**Goal**
Find each line in the rows below that contains the string "genus" and copy it out. Case counts when matching.

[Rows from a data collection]
BEGIN
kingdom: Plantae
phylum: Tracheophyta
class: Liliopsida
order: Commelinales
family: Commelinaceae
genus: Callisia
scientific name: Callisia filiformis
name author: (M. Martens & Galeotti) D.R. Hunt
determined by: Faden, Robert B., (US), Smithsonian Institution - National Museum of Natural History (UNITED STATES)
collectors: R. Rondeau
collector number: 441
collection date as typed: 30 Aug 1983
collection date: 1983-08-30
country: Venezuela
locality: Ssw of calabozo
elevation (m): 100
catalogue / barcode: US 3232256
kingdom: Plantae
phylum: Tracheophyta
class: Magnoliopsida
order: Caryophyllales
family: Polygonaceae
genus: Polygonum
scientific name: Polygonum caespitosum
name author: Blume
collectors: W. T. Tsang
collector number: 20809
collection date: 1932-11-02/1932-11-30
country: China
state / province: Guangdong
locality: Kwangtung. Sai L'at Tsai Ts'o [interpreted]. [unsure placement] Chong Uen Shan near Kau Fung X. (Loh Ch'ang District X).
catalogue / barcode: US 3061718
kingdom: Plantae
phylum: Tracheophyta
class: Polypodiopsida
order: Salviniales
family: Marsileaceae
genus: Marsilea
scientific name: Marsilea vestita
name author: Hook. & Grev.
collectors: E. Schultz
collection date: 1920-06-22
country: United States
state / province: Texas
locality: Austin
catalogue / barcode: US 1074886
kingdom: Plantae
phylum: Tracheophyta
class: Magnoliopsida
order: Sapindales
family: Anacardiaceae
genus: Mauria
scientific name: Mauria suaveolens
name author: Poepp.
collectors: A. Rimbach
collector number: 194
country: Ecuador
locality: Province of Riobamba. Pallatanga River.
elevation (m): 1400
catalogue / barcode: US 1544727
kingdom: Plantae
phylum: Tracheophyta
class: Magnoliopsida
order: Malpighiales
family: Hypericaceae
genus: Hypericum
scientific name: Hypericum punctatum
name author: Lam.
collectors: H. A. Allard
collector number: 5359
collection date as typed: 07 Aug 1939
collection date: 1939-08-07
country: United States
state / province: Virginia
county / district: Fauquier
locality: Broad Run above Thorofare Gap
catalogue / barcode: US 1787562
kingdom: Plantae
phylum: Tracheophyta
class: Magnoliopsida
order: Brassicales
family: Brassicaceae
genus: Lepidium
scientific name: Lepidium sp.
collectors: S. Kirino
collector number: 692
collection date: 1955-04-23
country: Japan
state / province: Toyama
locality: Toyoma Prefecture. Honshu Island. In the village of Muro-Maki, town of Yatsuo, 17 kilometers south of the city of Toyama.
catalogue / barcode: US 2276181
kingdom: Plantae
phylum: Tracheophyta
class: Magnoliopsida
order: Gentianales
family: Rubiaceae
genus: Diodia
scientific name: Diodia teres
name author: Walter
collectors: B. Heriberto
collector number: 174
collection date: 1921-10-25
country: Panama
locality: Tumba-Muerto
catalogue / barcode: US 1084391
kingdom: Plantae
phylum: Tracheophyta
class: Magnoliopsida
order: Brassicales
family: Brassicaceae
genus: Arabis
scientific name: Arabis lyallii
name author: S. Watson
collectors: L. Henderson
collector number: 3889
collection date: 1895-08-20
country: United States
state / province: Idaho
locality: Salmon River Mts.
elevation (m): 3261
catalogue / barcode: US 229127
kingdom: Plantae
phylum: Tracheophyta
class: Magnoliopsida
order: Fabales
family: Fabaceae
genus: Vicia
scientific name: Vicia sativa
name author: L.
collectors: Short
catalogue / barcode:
END
**Task result**
genus: Callisia
genus: Polygonum
genus: Marsilea
genus: Mauria
genus: Hypericum
genus: Lepidium
genus: Diodia
genus: Arabis
genus: Vicia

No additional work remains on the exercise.